Robotica e IA fisica
Gli ingegneri progettano una mano umanoide per afferrare oggetti fragili
Un team di ingegneri dell’Università del Michigan ha progettato e sviluppato una mano umanoide in grado di eseguire compiti delicati molto meglio rispetto a quelle tradizionalmente utilizzate. La nuova mano robotica può gestire oggetti fragili, leggeri e di forma irregolare.
I robot nell’ambiente industriale
L’ambiente industriale è una delle aree più colpite dagli sviluppi della robotica, poiché la tecnologia viene spesso utilizzata per il grasping e il controllo ripetitivo di oggetti.
La zona del robot in cui si troverebbe una mano umana è chiamata end effector o gripper, e questo è stato l’oggetto della nuova ricerca, pubblicata su Soft Robotics e intitolata “Mani umanoidi morbide con grande forza di grasping abilitata da attuatori pneumatici ibridi flessibili.”
Changyong Cao è stato l’autore principale e è il direttore del Laboratorio per Macchine e Elettronica Morbide alla MSU. Cao è anche professore assistente in Confezionamento, Ingegneria Meccanica e Ingegneria Elettrica e Informatica.
“La nuova progettazione della mano umanoide è un gripper morbido-duro flessibile. Può generare una forza di grasping più grande rispetto a una mano morbida pura tradizionale e allo stesso tempo essere più stabile per la manipolazione precisa rispetto ad altri utilizzi per oggetti più pesanti,” ha detto Cao.
Gripper a mano morbida
I gripper a mano morbida vengono normalmente utilizzati quando un oggetto è fragile, leggero e di forma irregolare. Tuttavia, hanno molti svantaggi, tra cui superfici taglienti, scarsa stabilità di grasping quando si mirano carichi sbilanciati e una forza di grasping più debole per carichi pesanti.
Cao e il suo team hanno guardato alle interazioni uomo-ambiente, tra cui la raccolta di frutta e le cure mediche sensibili, quando hanno progettato la nuova mano umanoide. Hanno determinato che la maggior parte dei sistemi di grasping non sono efficaci nelle aree in cui sono più necessari, come i compiti che richiedono un’interazione ferma con oggetti fragili.

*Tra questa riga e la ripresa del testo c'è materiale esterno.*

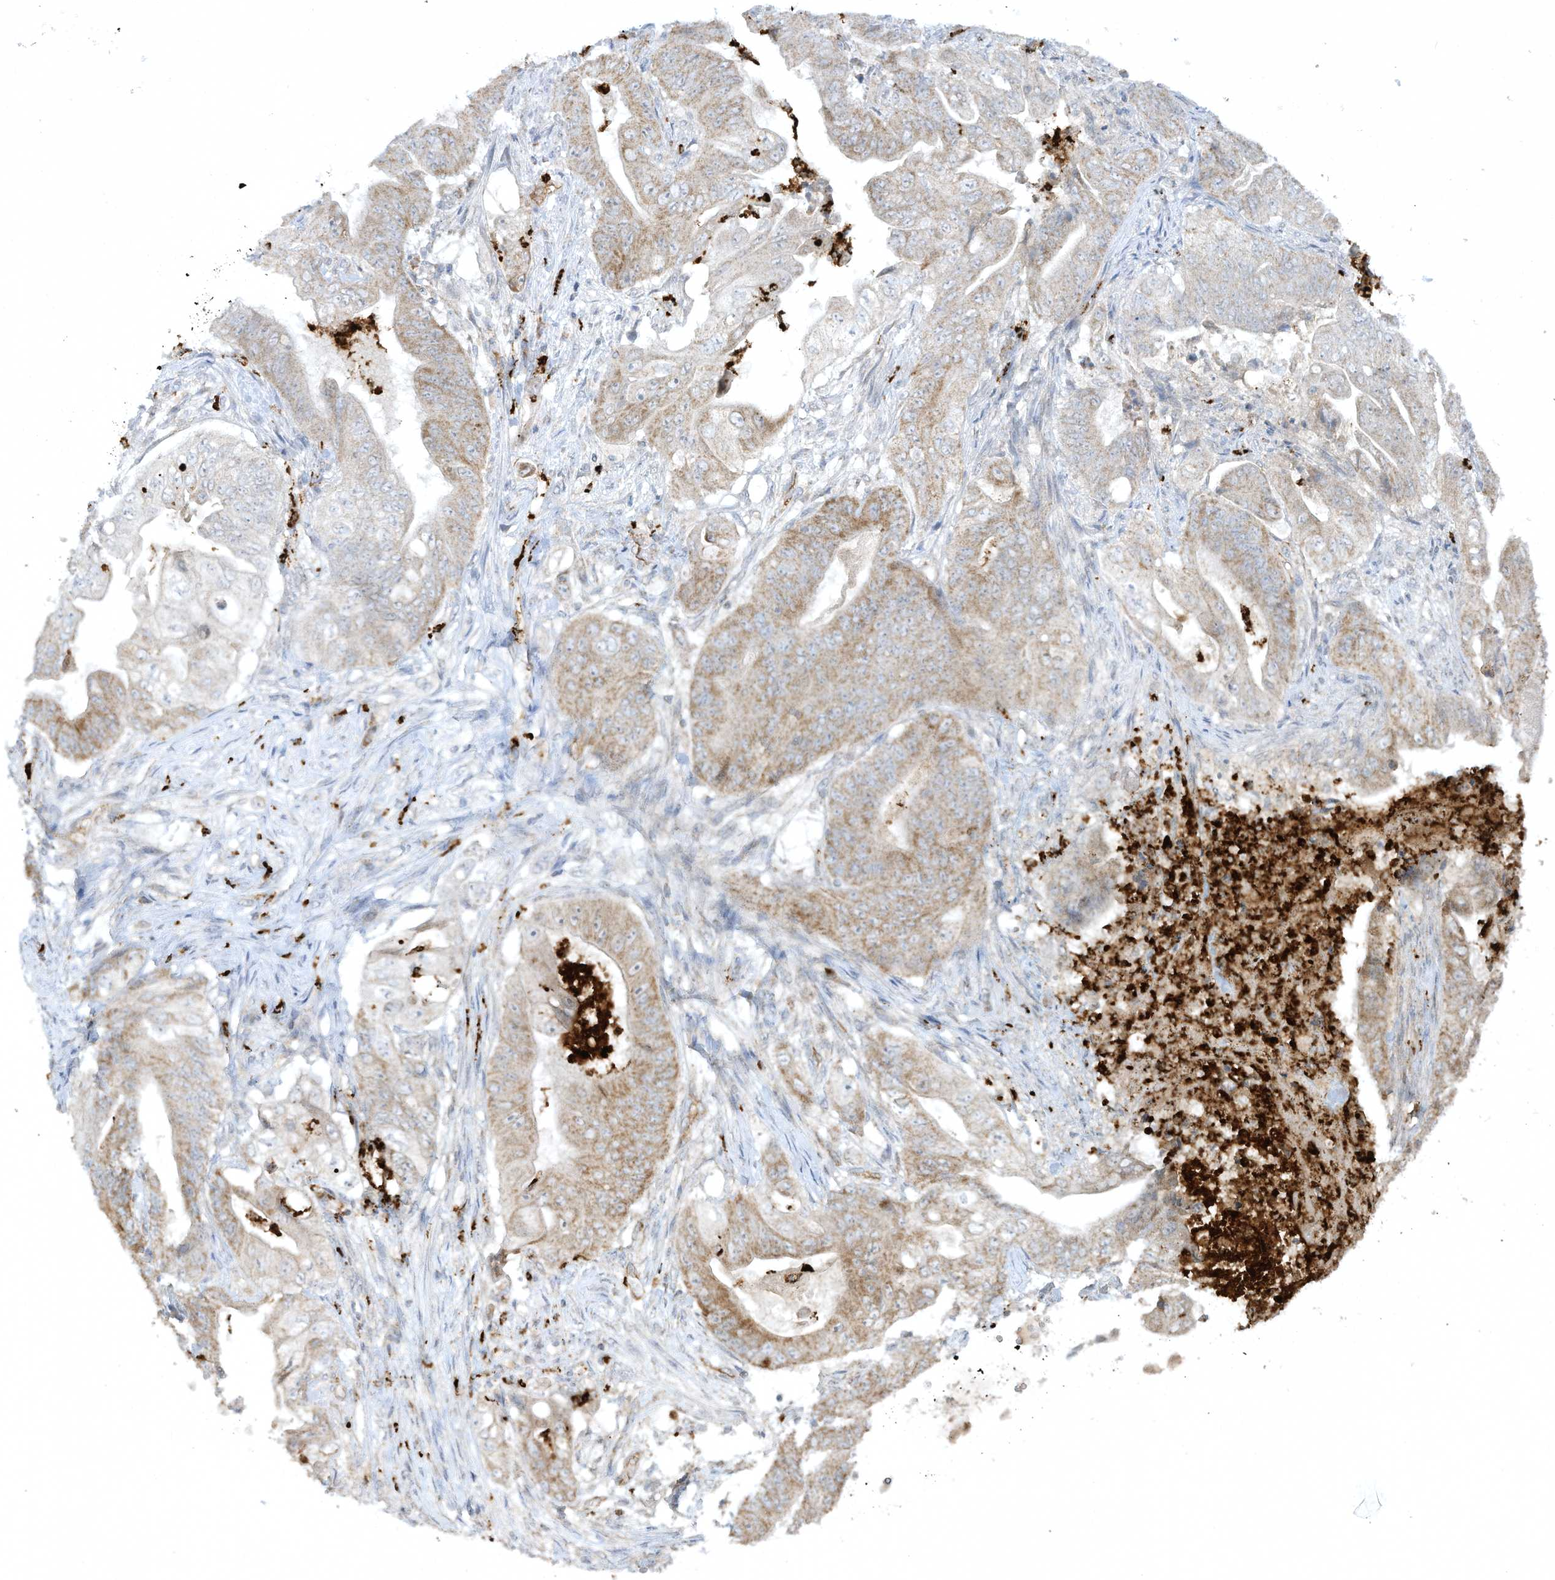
{"staining": {"intensity": "moderate", "quantity": ">75%", "location": "cytoplasmic/membranous"}, "tissue": "stomach cancer", "cell_type": "Tumor cells", "image_type": "cancer", "snomed": [{"axis": "morphology", "description": "Adenocarcinoma, NOS"}, {"axis": "topography", "description": "Stomach"}], "caption": "About >75% of tumor cells in stomach cancer (adenocarcinoma) exhibit moderate cytoplasmic/membranous protein expression as visualized by brown immunohistochemical staining.", "gene": "CHRNA4", "patient": {"sex": "female", "age": 73}}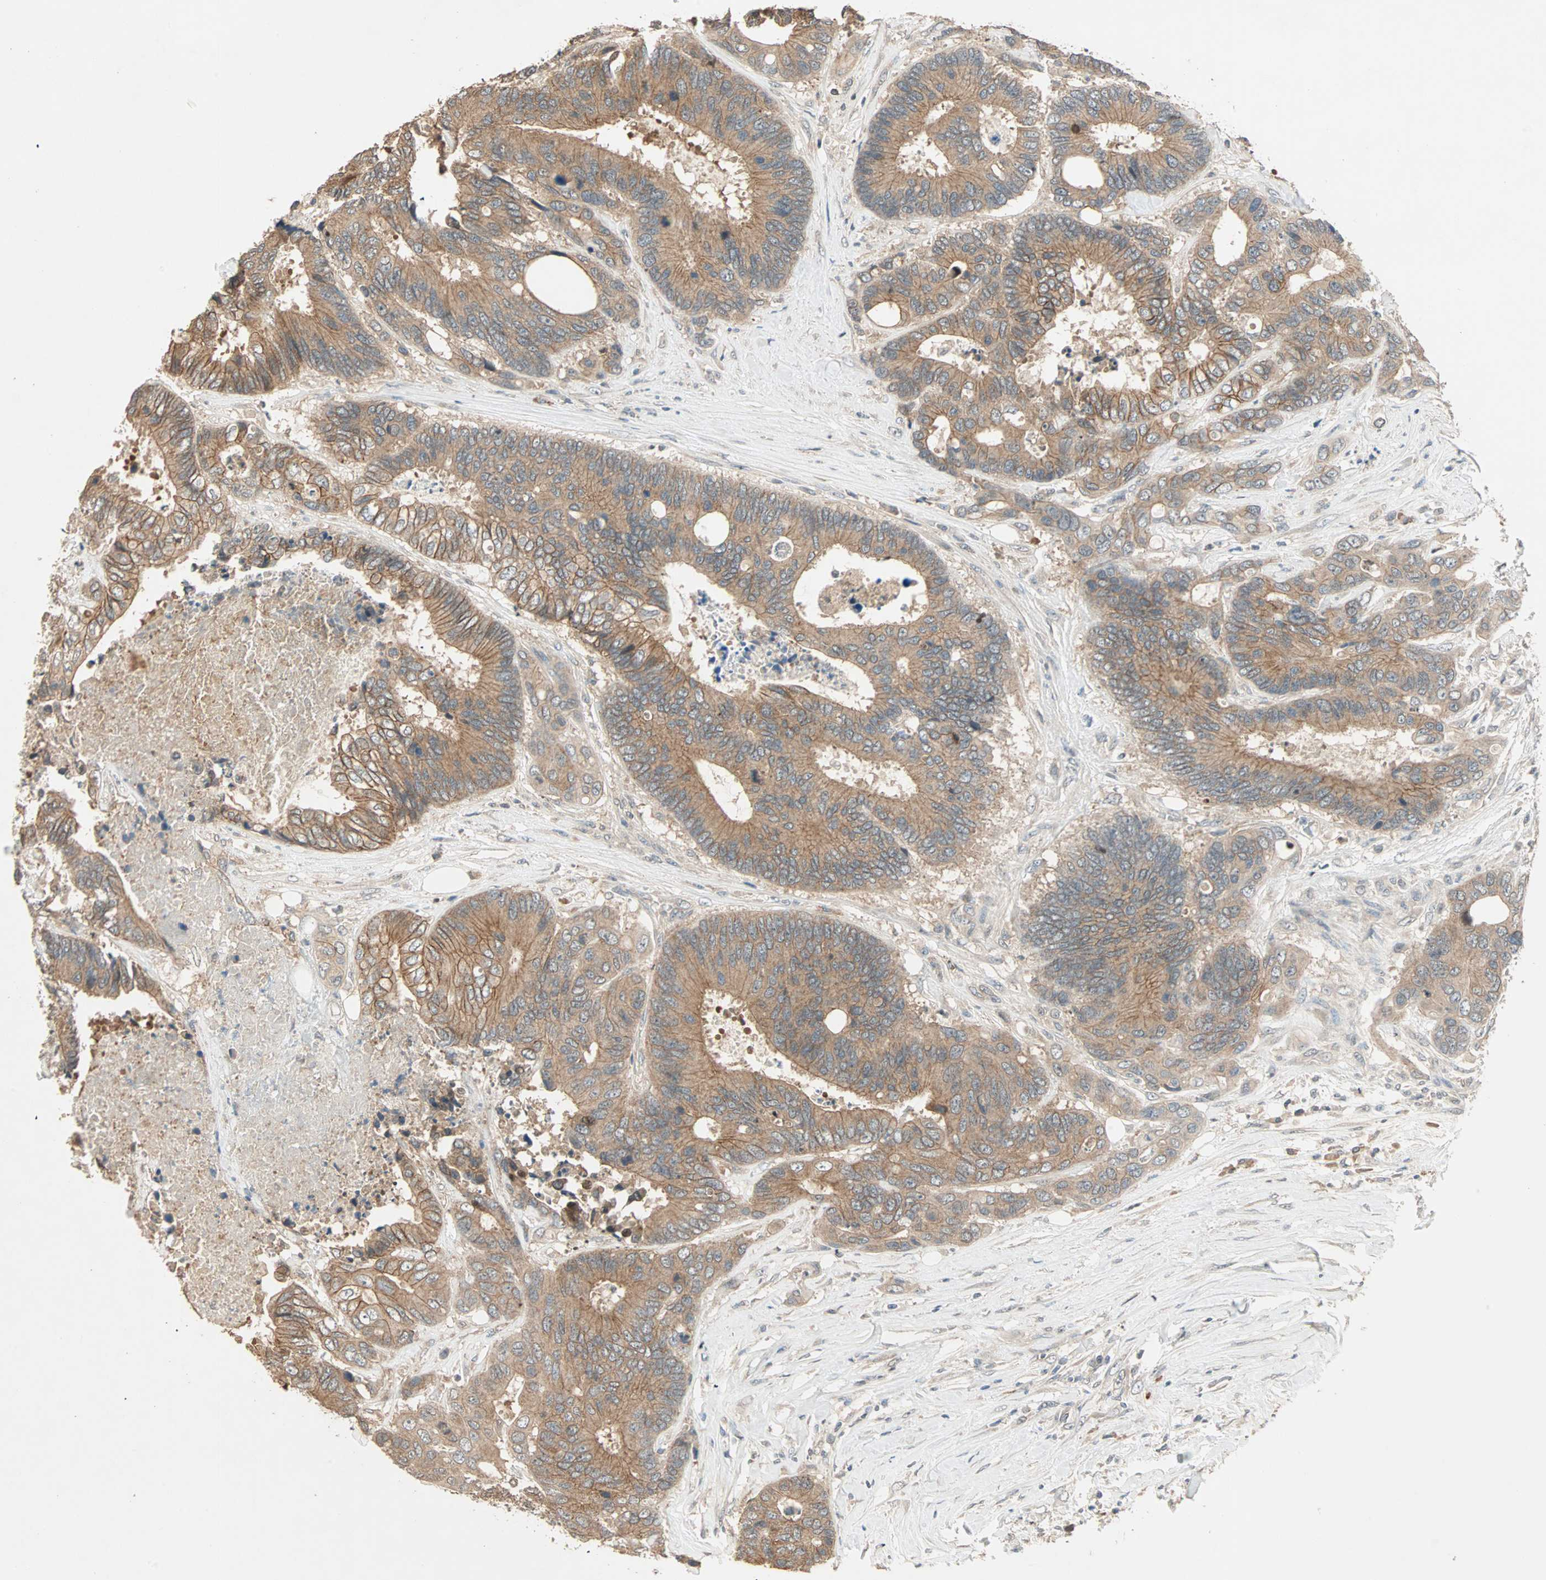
{"staining": {"intensity": "moderate", "quantity": ">75%", "location": "cytoplasmic/membranous"}, "tissue": "colorectal cancer", "cell_type": "Tumor cells", "image_type": "cancer", "snomed": [{"axis": "morphology", "description": "Adenocarcinoma, NOS"}, {"axis": "topography", "description": "Rectum"}], "caption": "Immunohistochemical staining of colorectal cancer reveals moderate cytoplasmic/membranous protein staining in approximately >75% of tumor cells. Using DAB (3,3'-diaminobenzidine) (brown) and hematoxylin (blue) stains, captured at high magnification using brightfield microscopy.", "gene": "TTF2", "patient": {"sex": "male", "age": 55}}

Secondo il team, il prototipo ha dimostrato un gripper reattivo, veloce e leggero in grado di gestire vari compiti.
Le diverse dita della mano umanoide morbida sono realizzate con un attuatore pneumatico ibrido flessibile, anche chiamato FHPA, e la loro flessione è controllata dall’aria compressa. Questo processo consente a ogni dito di essere controllato in modo indipendente dagli altri.
“I gripper rigidi tradizionali per applicazioni industriali sono generalmente realizzati con strutture rigide semplici ma affidabili che aiutano a generare grandi forze, alta precisione e ripetibilità,” ha detto Cao. “La mano umanoide morbida proposta ha dimostrato un’eccellente adattabilità e compatibilità nel grasping di oggetti a forma complessa e fragili, mantenendo allo stesso tempo un alto livello di rigidità per esercitare forze di chiusura forti per sollevare carichi pesanti.”
L’FHPA
L’FHPA è composto da componenti rigidi e morbidi.
“Essi combinano i vantaggi della deformabilità, adattabilità e compliance dei gripper morbidi, mantenendo la grande forza di output originata dalla rigidità dell’attuatore,” ha detto Cao.
Secondo Cao, la nuova mano umanoide potrebbe essere utilizzata in compiti come la raccolta di frutta, il confezionamento automatico, le cure mediche e la robotica chirurgica.
Il team cercherà ora di combinare il lavoro con gli sviluppi precedenti di Cao, che includono “gripper intelligenti”. Vorrebbero anche integrare sensori stampati nel materiale di grasping e combinare il gripper ibrido con modelli di “braccia morbide”, che porterebbero a una rappresentazione più precisa delle azioni umane tra i robot.